- _Problem to solve_: Only those lines from the one with "Figure 8: EM" through the last line of the material below should be output, each exactly as it appears.
──────────
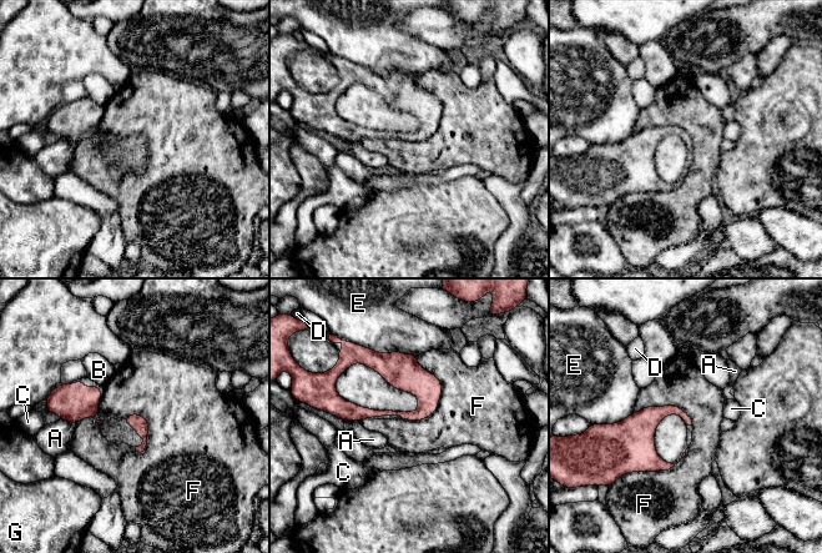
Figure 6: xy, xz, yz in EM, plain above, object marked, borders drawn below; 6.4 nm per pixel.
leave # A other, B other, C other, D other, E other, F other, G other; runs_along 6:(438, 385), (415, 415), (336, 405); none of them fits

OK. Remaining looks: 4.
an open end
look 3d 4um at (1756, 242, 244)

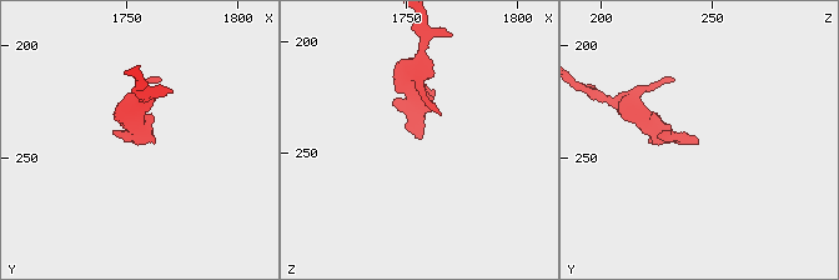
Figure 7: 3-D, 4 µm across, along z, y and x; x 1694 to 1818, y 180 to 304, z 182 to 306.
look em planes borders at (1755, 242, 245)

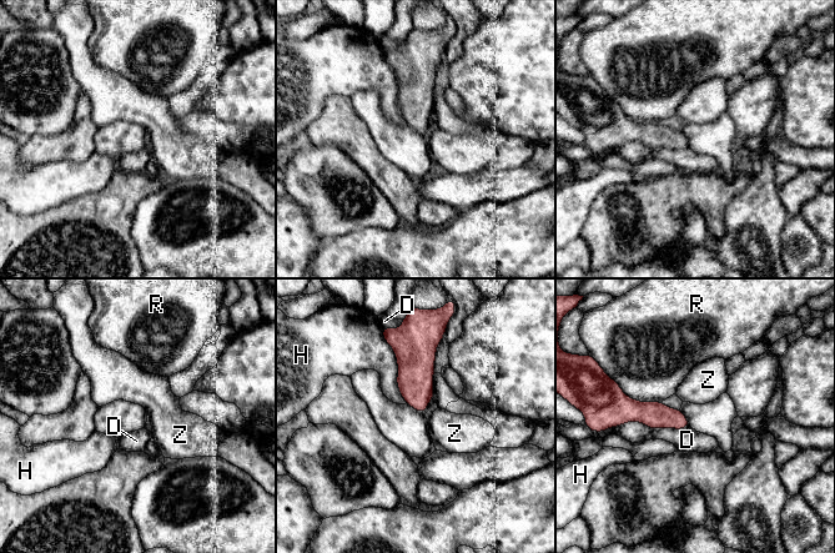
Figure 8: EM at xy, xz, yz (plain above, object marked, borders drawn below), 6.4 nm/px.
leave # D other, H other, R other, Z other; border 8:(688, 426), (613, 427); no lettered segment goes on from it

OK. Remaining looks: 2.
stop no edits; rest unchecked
──────────
- _Result of this task_:
Figure 8: EM at xy, xz, yz (plain above, object marked, borders drawn below), 6.4 nm/px.
leave # D other, H other, R other, Z other; border 8:(688, 426), (613, 427); no lettered segment goes on from it

OK. Remaining looks: 2.
stop no edits; rest unchecked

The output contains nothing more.